Em qualquer um dos casos, o nhenhenhém cor-de-rosa está afundando a economia, destruindo empresas, empregos, patrimônios empresariais e pessoais.
Enganado
Ainda na semana passada, o presidente FHC fez novo discurso, redigido com base em dados fornecidos pela equipe, cheio de auto-elogios à "política agrícola" do seu governo e com novas alfinetadas contra o nhenhenhém dos críticos.

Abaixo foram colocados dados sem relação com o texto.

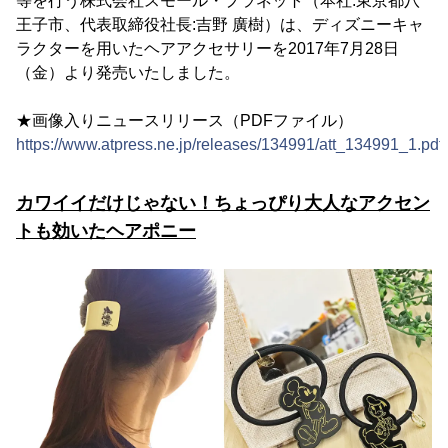
等を行う株式会社スモール・プラネット（本社:東京都八
王子市、代表取締役社長:吉野 廣樹）は、ディズニーキャ
ラクターを用いたヘアアクセサリーを2017年7月28日
（金）より発売いたしました。
★画像入りニュースリリース（PDFファイル）
https://www.atpress.ne.jp/releases/134991/att_134991_1.pdf
カワイイだけじゃない！ちょっぴり大人なアクセン
トも効いたヘアポニー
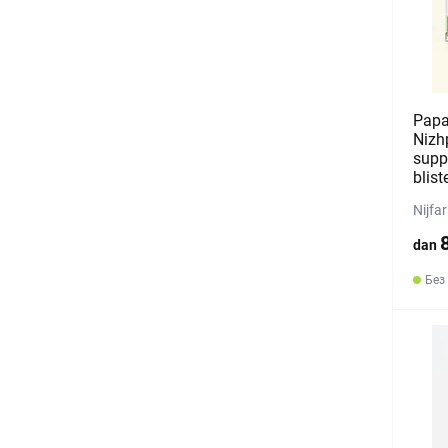
Papa
Nizh
supp
blist
Nijfa
dan
Без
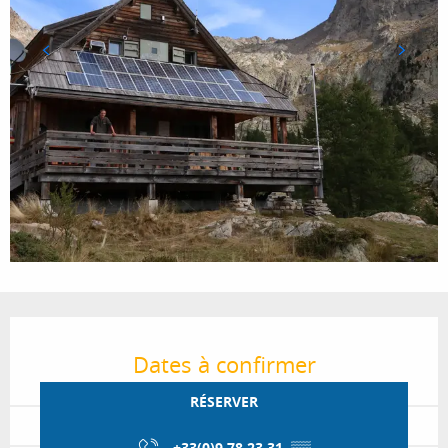
Ouverture et coordonnées
Dates à confirmer
RÉSERVER
+33(0)9 78 23 31
▒▒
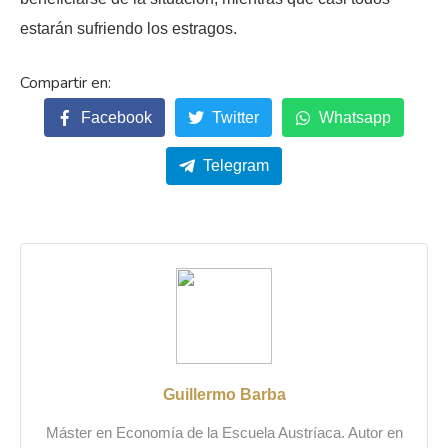
estarán sufriendo los estragos.
Facebook
Twitter
Whatsapp
Telegram
Guillermo Barba
Máster en Economía de la Escuela Austríaca. Autor en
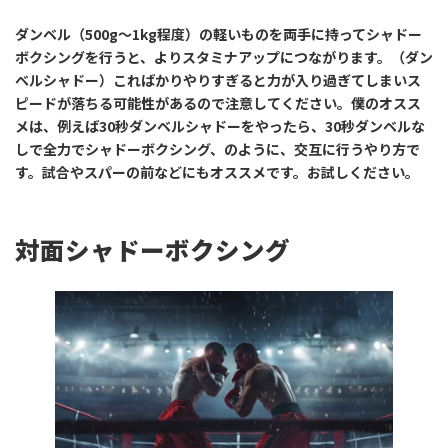
ダンベル（500g〜1kg程度）の軽いものを両手に持ってシャドー
ボクシングを行うと、よりスタミナアップにつながります。（ダン
ベルシャドー）こればかりやりすぎると力が入り過ぎてしまいス
ピードが落ちる可能性があるので注意してください。僕のオスス
メは、例えば30秒ダンベルシャドーをやったら、30秒ダンベルな
しで全力でシャドーボクシング、のように、交互に行うやり方で
す。試合やスパーの前などにもオススメです。お試しください。
対面シャドーボクシング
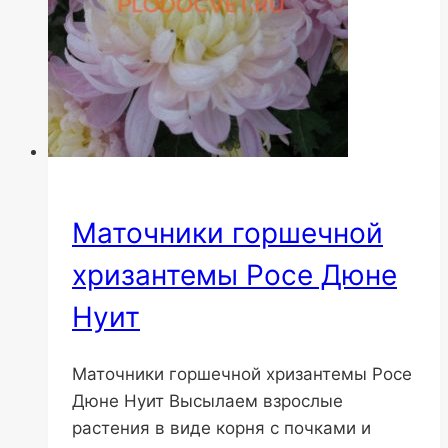
Маточники горшечной
хризантемы Росе Дюне
Нуит
Маточники горшечной хризантемы Росе
Дюне Нуит Высылаем взрослые
растения в виде корня с почками и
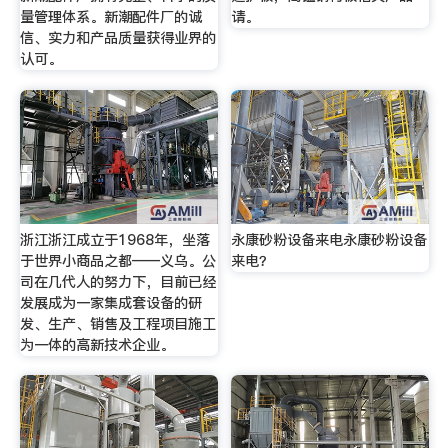
量管理体系。新潮配件厂的诚
请。
信、实力和产品质量获得业界的
认可。
浙江浙江成立于1968年，坐落
永康砂粉设备来电永康砂粉设备
于世界小商品之都——义乌。公
来电？
司在几代人的努力下，目前已经
发展成为一家集成套设备的研
发、生产、销售及工程项目施工
为一体的高新技术企业。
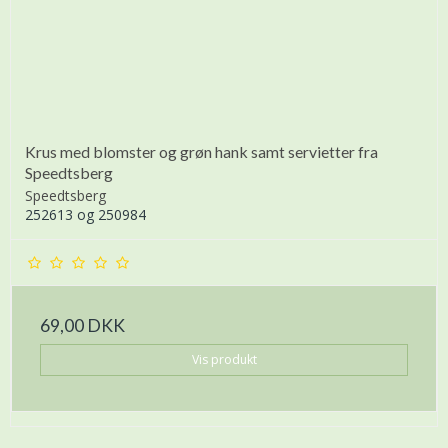
Krus med blomster og grøn hank samt servietter fra
Speedtsberg
Speedtsberg
252613 og 250984
69,00 DKK
Vis produkt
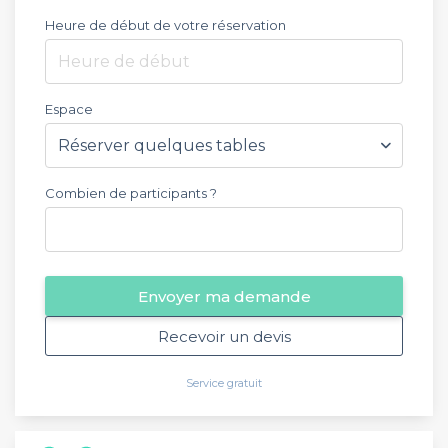
Heure de début de votre réservation
Heure de début
Espace
Combien de participants ?
Envoyer ma demande
Recevoir un devis
Service gratuit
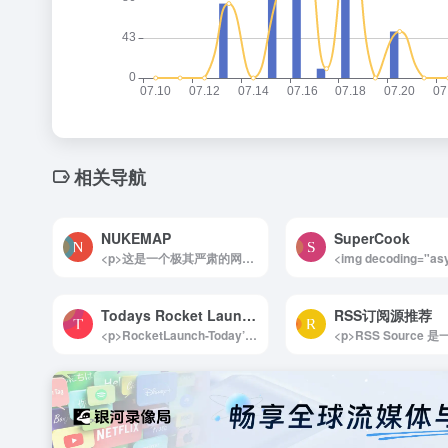
相关导航
NUKEMAP
SuperCook
<p>这是一个极其严肃的网站，提供核爆伤亡模拟器的功能。</p><p>进入网站后，你会看到一张全球地图。用户可以自定义核爆地点、弹头当量，以及选择空爆或地面爆炸等选项，甚至可以决定是否添加放射性沉降物等其他因素。</p><p>一旦核弹引爆，系统会显示预估的伤亡人数，并展示爆炸效果的模型和影响范围。在地图上，这些影响通过同心圆的形式展示出来，无论是火球的作用范围还是热辐射的半径，其影响的广泛性和残酷性都令人感到震撼。</p><p>在很多人把核弹和战争当作玩笑时，往往会忽视其背后的残酷现实。和平来之不易，每个人都不愿失去。通过体验这个网站，相信你会对核战争的影响有更深刻的理解与认识。</p>
Todays Rocket Launches
RSS订阅源推荐
<p>RocketLaunch-Today’s Launches 是一款专为太空爱好者和航天领域专家打造的全方位信息平台。无论是了解最新的火箭发射动态，还是回顾历史航天成就，这个网站都能提供详尽而可靠的数据支持。实时更新的任务信息、倒计时以及高清视频资源，让用户足不出户即可跟随全球顶尖航天机构的探索步伐，堪称太空领域的信息宝库。</p><p>详细介绍：</p><p>RocketLaunch-Today’s Launches 是一个专注于全球卫星和飞船发射计划的在线平台，覆盖 SpaceX、NASA 以及其他航天机构的最新动态。用户可以随时查看当天的火箭发射时间表，并通过实时倒计时掌握每一项任务的关键时刻。平台提供详细的任务背景信息、高清视频直播以及实时状态更新，帮助用户深入了解每次发射的技术亮点和科学意义。</p><p>除了当下的发射信息，网站还记录了丰富的历史航天数据，包括历年发射任务的详尽档案和年度回顾等内容，为研究者和爱好者提供珍贵的参考资料。RocketLaunch-Today’s Launches 用全面的功能和易用的界面，成为航天领域信息获取的不二选择，既能满足科普需求，也能服务于专业研究。</p><img decoding="async" data-src="//www.40000.net/wp-content/uploads/2024/12/20241215075441-675e8b416ea93.webp" src="https://www.40000.net/wp-content/themes/onenav/images/t.png" alt="Todays Rocket Launches">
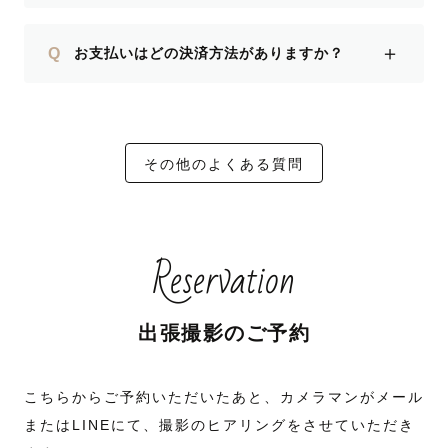
＋
Q
お支払いはどの決済方法がありますか？
その他のよくある質問
Reservation
出張撮影のご予約
こちらからご予約いただいたあと、カメラマンがメール
またはLINEにて、撮影のヒアリングをさせていただき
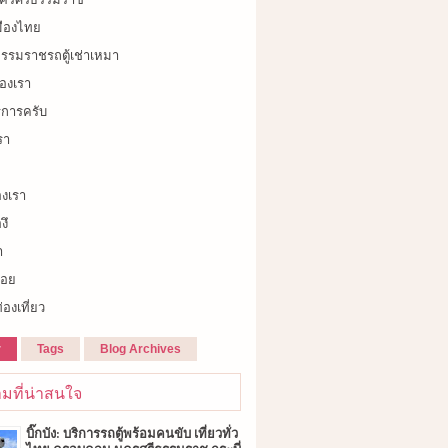
เมืองไทย
รรมราชรถตู้เช่าเหมา
องเรา
ิการครับ
รา
องเรา
งึ
า
้อย
่องเที่ยว
r
Tags
Blog Archives
มที่น่าสนใจ
บิ๊กบัง: บริการรถตู้พร้อมคนขับ เที่ยวทั่ว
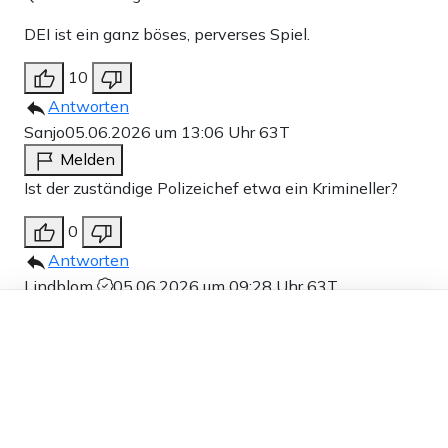
DEI ist ein ganz böses, perverses Spiel.
10
Antworten
Sanjo
05.06.2026 um 13:06 Uhr
63T
Melden
Ist der zuständige Polizeichef etwa ein Krimineller?
0
Antworten
Lindblom
05.06.2026 um 09:28 Uhr
63T
Dieser Artikel ist kostenlos für alle –
Melden
dank
Freunden von Apollo News »
Wie könnte man es nennen, wenn man die Polizei
ganz bewusst „impotent“ macht?
4
Antworten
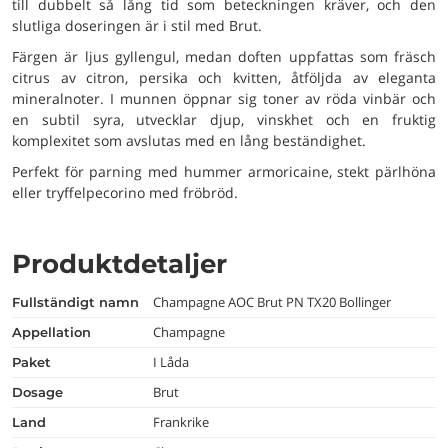
till dubbelt så lång tid som beteckningen kräver, och den
slutliga doseringen är i stil med Brut.
Färgen är ljus gyllengul, medan doften uppfattas som fräsch
citrus av citron, persika och kvitten, åtföljda av eleganta
mineralnoter. I munnen öppnar sig toner av röda vinbär och
en subtil syra, utvecklar djup, vinskhet och en fruktig
komplexitet som avslutas med en lång beständighet.
Perfekt för parning med hummer armoricaine, stekt pärlhöna
eller tryffelpecorino med fröbröd.
Produktdetaljer
Champagne AOC Brut PN TX20 Bollinger
fullständigt namn
Champagne
appellation
I Låda
paket
Brut
dosage
Frankrike
land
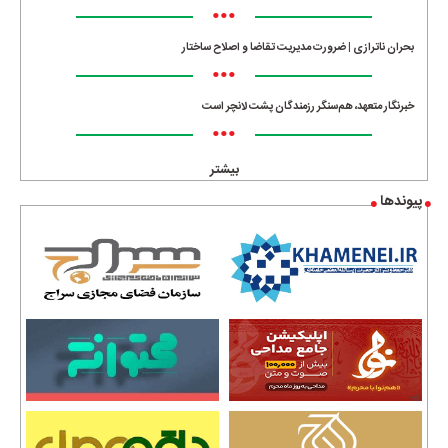
•••
بحران ناترازی | ضرورت مدیریت تقاضا و اصلاح ساختار
•••
خبرنگار متعهد، هم‌سنگر رزمندگان پشت لانچر است
•••
بیشتر
پیوندها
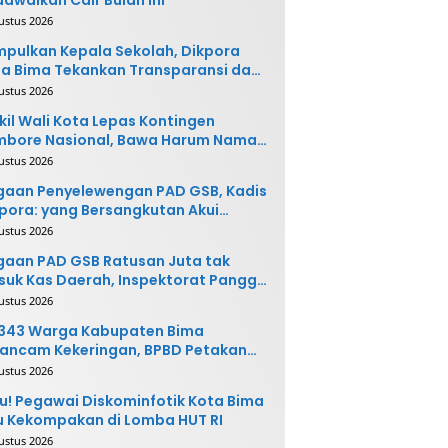
ustus 2026
pulkan Kepala Sekolah, Dikpora
a Bima Tekankan Transparansi dan
vasi
ustus 2026
il Wali Kota Lepas Kontingen
mbore Nasional, Bawa Harum Nama
ta Bima
ustus 2026
gaan Penyelewengan PAD GSB, Kadis
pora: yang Bersangkutan Akui
buatannya dan Siap
ustus 2026
ngembalikan Uang
aan PAD GSB Ratusan Juta tak
uk Kas Daerah, Inspektorat Panggil
ak Terkait
ustus 2026
.343 Warga Kabupaten Bima
ancam Kekeringan, BPBD Petakan
 Desa Rawan
ustus 2026
u! Pegawai Diskominfotik Kota Bima
 Kekompakan di Lomba HUT RI
ustus 2026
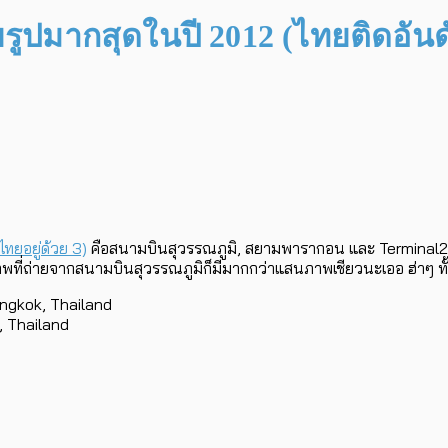
ยรูปมากสุดในปี 2012 (ไทยติดอันด
ไทยอยู่ด้วย 3)
คือสนามบินสุวรรณภูมิ, สยามพารากอน และ Terminal21 นะฮ
้งนี้ภาพที่ถ่ายจากสนามบินสุวรรณภูมิก็มีมากกว่าแสนภาพเชียวนะเออ ฮ่าๆ ทั้
angkok, Thailand
 Thailand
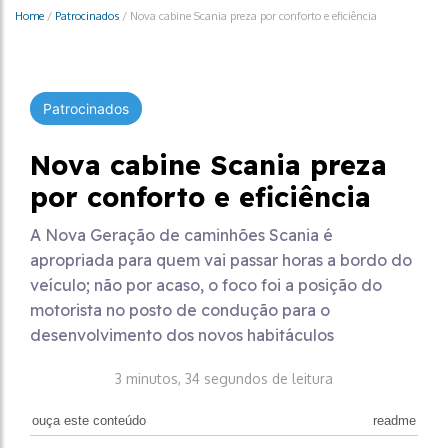
Home
/
Patrocinados
/
Nova cabine Scania preza por conforto e eficiência
Patrocinados
Nova cabine Scania preza
por conforto e eficiência
A Nova Geração de caminhões Scania é
apropriada para quem vai passar horas a bordo do
veículo; não por acaso, o foco foi a posição do
motorista no posto de condução para o
desenvolvimento dos novos habitáculos
3 minutos, 34 segundos de leitura
ouça este conteúdo
readme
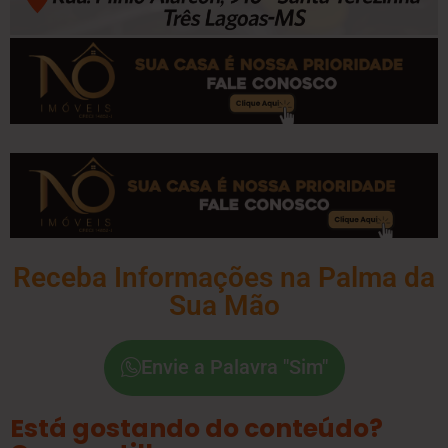
Receba Informações na Palma da
Sua Mão
Envie a Palavra "Sim"
Está gostando do conteúdo?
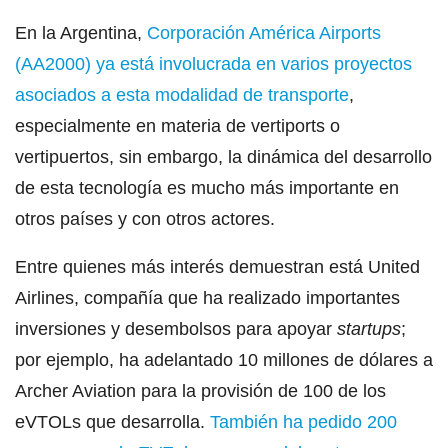
En la Argentina,
Corporación América Airports
(AA2000) ya está involucrada en varios proyectos
asociados a esta modalidad de transporte
,
especialmente en materia de vertiports o
vertipuertos, sin embargo, la dinámica del desarrollo
de esta tecnología es mucho más importante en
otros países y con otros actores.
Entre quienes más interés demuestran está United
Airlines, compañía que ha realizado importantes
inversiones y desembolsos para apoyar
startups
;
por ejemplo, ha adelantado 10 millones de dólares a
Archer Aviation para la provisión de 100 de los
eVTOLs que desarrolla.
También ha pedido 200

Disse que a produção de feijão deste ano vai aumentar para 3,2 milhões de toneladas, contra 3 milhões em 1995. O avanço, em si, já seria ridículo. Mas, para piorar, ele não se deve a um pretenso apoio do governo -e sim à mera recuperação do nível da safra, que no ano passado sofreu com a seca.
Iludido
O presidente alardeou ainda uma grande "vantagem": nada menos de 70% da produção de feijão foi fornecida pelos micro e pequenos produtores, isto é, a chamada agricultura familiar.
Com esse número, o presidente pensou estar rebatendo críticas ao massacre dos agricultores. Um "avanço" do seu governo. Engano. Retrocesso.
Iludido - 2 Em caso de dúvida, o presidente FHC pode chamar o ministro dito da Agricultura e solicitar um estudo impresso pelo próprio ministério, em fevereiro deste ano, sobre o Pronaf, programa de apoio à agricultura familiar.
Lá, encontrará um dado: a agricultura familiar é apresentada como responsável por 78% da produção de feijão. Os 70%, portanto, seriam um retrocesso. Mentiram ao presidente.
Imparcialidade
Lógico que em nenhum país do mundo o presidente da República precisa conhecer em detalhe as questões econômicas, que vão da situação da agricultura à balança comercial.
O papel reservado aos chefes da nação é manter a capacidade democrática de ouvir as sugestões, alertas ou críticas formuladas por representantes de todos os setores da sociedade.
Acreditar que só ele, presidente, e sua equipe têm o monopólio do saber e da "defesa dos interesses coletivos" é o melhor caminho para ser enganado. E levar o país ao desastre.